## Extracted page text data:
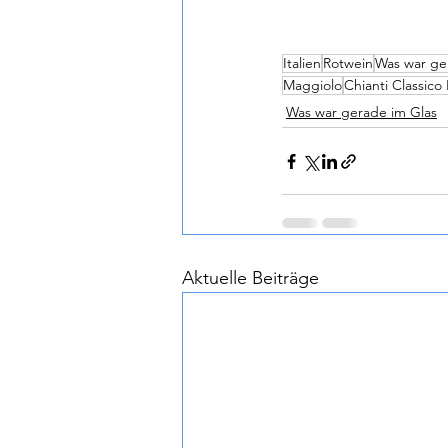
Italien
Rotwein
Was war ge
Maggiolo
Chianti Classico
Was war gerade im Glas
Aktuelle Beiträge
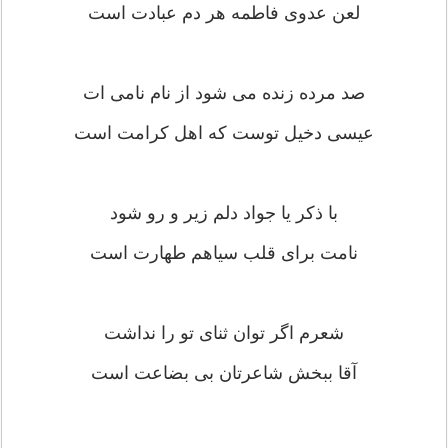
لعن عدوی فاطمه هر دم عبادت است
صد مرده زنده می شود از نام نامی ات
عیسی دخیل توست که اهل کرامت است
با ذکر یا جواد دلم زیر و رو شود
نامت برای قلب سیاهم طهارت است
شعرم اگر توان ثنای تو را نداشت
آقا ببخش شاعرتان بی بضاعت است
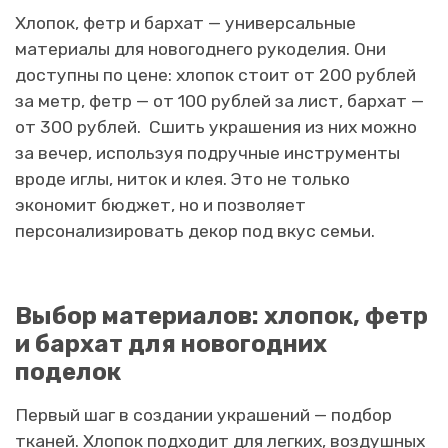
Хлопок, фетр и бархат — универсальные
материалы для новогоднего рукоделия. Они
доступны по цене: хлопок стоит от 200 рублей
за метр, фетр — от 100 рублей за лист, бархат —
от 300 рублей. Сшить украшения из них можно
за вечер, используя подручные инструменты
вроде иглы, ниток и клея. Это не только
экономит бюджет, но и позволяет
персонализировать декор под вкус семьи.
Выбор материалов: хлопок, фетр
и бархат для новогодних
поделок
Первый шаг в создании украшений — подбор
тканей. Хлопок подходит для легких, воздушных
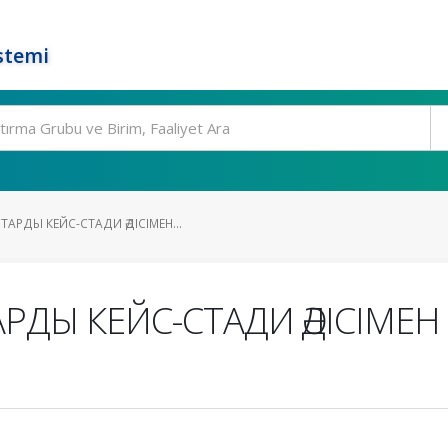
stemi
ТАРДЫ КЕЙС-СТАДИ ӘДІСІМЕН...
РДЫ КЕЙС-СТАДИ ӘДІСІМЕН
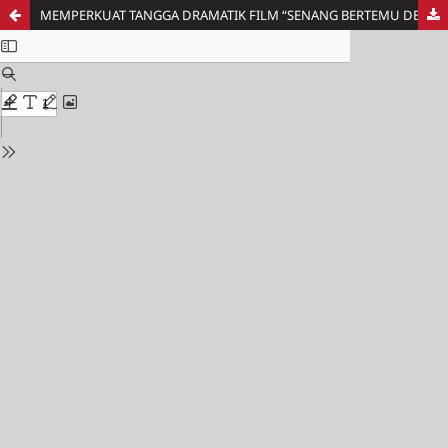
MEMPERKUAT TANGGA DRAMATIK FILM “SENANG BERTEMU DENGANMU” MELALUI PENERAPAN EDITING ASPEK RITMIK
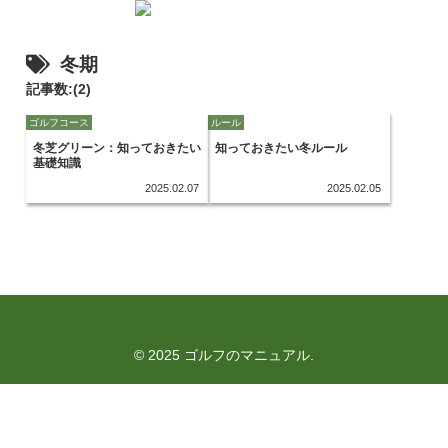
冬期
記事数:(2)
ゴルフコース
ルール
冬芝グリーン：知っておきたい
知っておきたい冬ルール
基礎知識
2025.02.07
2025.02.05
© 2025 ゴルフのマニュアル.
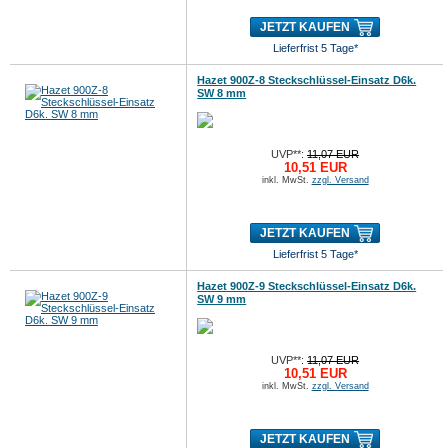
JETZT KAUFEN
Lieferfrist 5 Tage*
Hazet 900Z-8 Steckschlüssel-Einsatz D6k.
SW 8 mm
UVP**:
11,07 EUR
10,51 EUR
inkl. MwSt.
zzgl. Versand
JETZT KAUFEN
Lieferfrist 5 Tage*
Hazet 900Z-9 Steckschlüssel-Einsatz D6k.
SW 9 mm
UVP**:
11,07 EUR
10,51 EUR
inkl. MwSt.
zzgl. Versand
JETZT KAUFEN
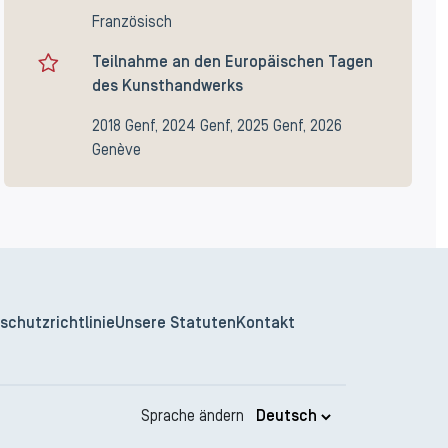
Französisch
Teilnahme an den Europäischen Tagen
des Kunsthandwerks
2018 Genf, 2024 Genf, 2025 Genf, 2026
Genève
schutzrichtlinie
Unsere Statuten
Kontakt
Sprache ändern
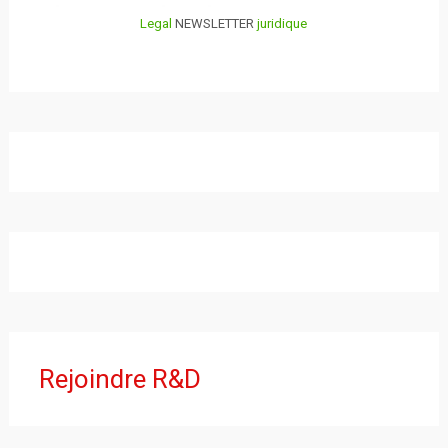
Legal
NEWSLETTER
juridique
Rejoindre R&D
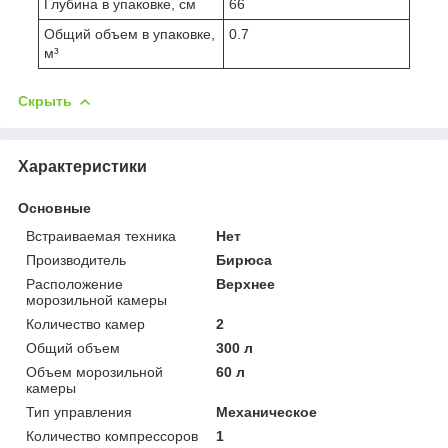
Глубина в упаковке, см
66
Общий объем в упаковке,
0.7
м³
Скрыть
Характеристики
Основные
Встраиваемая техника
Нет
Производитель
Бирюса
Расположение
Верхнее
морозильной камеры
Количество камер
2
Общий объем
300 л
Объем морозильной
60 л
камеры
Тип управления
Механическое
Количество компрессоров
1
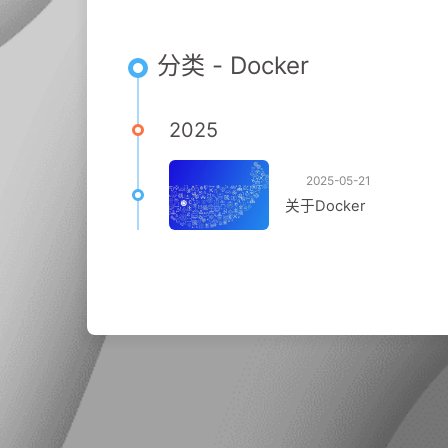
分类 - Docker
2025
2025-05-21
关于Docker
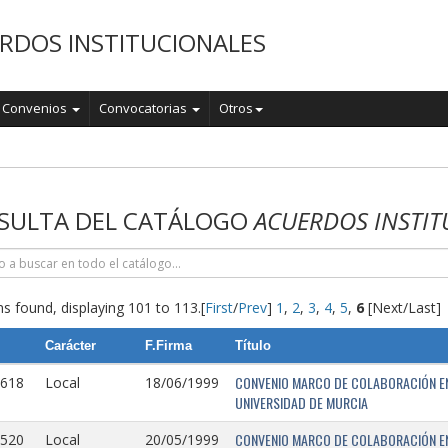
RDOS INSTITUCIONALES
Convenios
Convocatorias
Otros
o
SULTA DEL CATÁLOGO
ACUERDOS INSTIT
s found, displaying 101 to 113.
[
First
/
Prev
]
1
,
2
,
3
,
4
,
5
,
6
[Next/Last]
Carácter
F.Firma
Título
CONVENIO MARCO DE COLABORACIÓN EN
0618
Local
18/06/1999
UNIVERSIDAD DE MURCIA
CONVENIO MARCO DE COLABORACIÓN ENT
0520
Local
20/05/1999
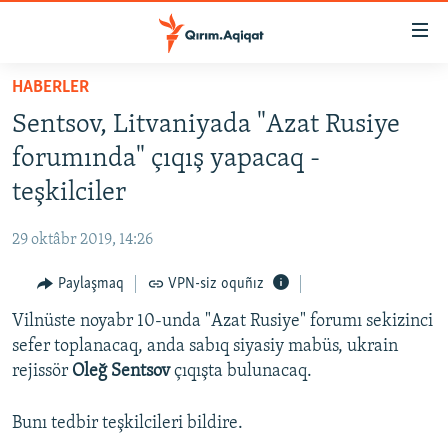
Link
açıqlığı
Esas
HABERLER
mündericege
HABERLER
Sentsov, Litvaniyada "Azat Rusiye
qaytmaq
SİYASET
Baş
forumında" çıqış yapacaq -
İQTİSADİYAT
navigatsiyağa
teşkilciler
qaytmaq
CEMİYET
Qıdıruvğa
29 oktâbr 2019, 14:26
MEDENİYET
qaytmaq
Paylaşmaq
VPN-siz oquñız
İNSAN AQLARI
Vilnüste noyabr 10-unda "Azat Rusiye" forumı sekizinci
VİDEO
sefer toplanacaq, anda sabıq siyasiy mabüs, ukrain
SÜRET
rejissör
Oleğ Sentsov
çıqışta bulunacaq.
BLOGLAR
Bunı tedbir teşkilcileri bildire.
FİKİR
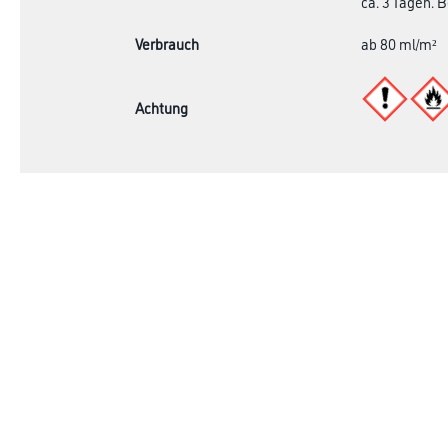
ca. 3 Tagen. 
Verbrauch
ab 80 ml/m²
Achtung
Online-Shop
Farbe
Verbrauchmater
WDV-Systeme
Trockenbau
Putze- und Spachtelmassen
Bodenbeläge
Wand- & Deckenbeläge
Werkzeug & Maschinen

## Work required:
Reproduce every line of text from all the rows above without any changes, and leave the pictures out of your answer.

## Answer to the problem:
Italien
Rotwein
Was war ge
Maggiolo
Chianti Classico
Was war gerade im Glas
Aktuelle Beiträge
لعن عدوی فاطمه هر دم عبادت است
صد مرده زنده می شود از نام نامی ات
عیسی دخیل توست که اهل کرامت است
با ذکر یا جواد دلم زیر و رو شود
نامت برای قلب سیاهم طهارت است
شعرم اگر توان ثنای تو را نداشت
آقا ببخش شاعرتان بی بضاعت است
Хлопок, фетр и бархат — универсальные
материалы для новогоднего рукоделия. Они
доступны по цене: хлопок стоит от 200 рублей
за метр, фетр — от 100 рублей за лист, бархат —
от 300 рублей. Сшить украшения из них можно
за вечер, используя подручные инструменты
вроде иглы, ниток и клея. Это не только
экономит бюджет, но и позволяет
персонализировать декор под вкус семьи.
Выбор материалов: хлопок, фетр
и бархат для новогодних
поделок
Первый шаг в создании украшений — подбор
тканей. Хлопок подходит для легких, воздушных
stemi
ТАРДЫ КЕЙС-СТАДИ ӘДІСІМЕН...
РДЫ КЕЙС-СТАДИ ӘДІСІМЕН
MEMPERKUAT TANGGA DRAMATIK FILM “SENANG BERTEMU DENGANMU” MELALUI PENERAPAN EDITING ASPEK RITMIK
冬期
記事数:(2)
ゴルフコース
ルール
冬芝グリーン：知っておきたい
知っておきたい冬ルール
基礎知識
2025.02.07
2025.02.05
© 2025 ゴルフのマニュアル.
JETZT KAUFEN
Lieferfrist 5 Tage*
Hazet 900Z-8 Steckschlüssel-Einsatz D6k.
SW 8 mm
UVP**:
11,07 EUR
10,51 EUR
inkl. MwSt.
zzgl. Versand
JETZT KAUFEN
Lieferfrist 5 Tage*
Hazet 900Z-9 Steckschlüssel-Einsatz D6k.
SW 9 mm
UVP**:
11,07 EUR
10,51 EUR
inkl. MwSt.
zzgl. Versand
JETZT KAUFEN
Französisch
Teilnahme an den Europäischen Tagen
des Kunsthandwerks
2018 Genf, 2024 Genf, 2025 Genf, 2026
Genève
schutzrichtlinie
Unsere Statuten
Kontakt
Sprache ändern
Legal
NEWSLETTER
juridique
Rejoindre R&D
Глубина в упаковке, см
66
Общий объем в упаковке,
0.7
м³
Скрыть
Характеристики
Основные
Встраиваемая техника
Нет
Производитель
Бирюса
Расположение
Верхнее
морозильной камеры
Количество камер
2
Общий объем
300 л
Объем морозильной
60 л
камеры
Тип управления
Механическое
Количество компрессоров
1
分类 - Docker
2025
2025-05-21
关于Docker
RDOS INSTITUCIONALES
Convenios
Convocatorias
Otros
o
SULTA DEL CATÁLOGO
ACUERDOS INSTIT
s found, displaying 101 to 113.
[
First
/
Prev
]
1
,
2
,
3
,
4
,
5
,
6
[Next/Last]
Carácter
F.Firma
Título
CONVENIO MARCO DE COLABORACIÓN EN
0618
Local
18/06/1999
UNIVERSIDAD DE MURCIA
CONVENIO MARCO DE COLABORACIÓN ENT
0520
Local
20/05/1999
Link
açıqlığı
Esas
HABERLER
mündericege
HABERLER
Sentsov, Litvaniyada "Azat Rusiye
qaytmaq
SİYASET
Baş
forumında" çıqış yapacaq -
İQTİSADİYAT
navigatsiyağa
teşkilciler
qaytmaq
CEMİYET
Qıdıruvğa
29 oktâbr 2019, 14:26
MEDENİYET
qaytmaq
Paylaşmaq
VPN-siz oquñız
İNSAN AQLARI
Vilnüste noyabr 10-unda "Azat Rusiye" forumı sekizinci
VİDEO
sefer toplanacaq, anda sabıq siyasiy mabüs, ukrain
SÜRET
rejissör
Oleğ Sentsov
çıqışta bulunacaq.
BLOGLAR
Bunı tedbir teşkilcileri bildire.
FİKİR
ca. 3 Tagen. 
Verbrauch
ab 80 ml/m²
Achtung
Online-Shop
Farbe
Verbrauchmater
WDV-Systeme
Trockenbau
Putze- und Spachtelmassen
Bodenbeläge
Wand- & Deckenbeläge
Werkzeug & Maschinen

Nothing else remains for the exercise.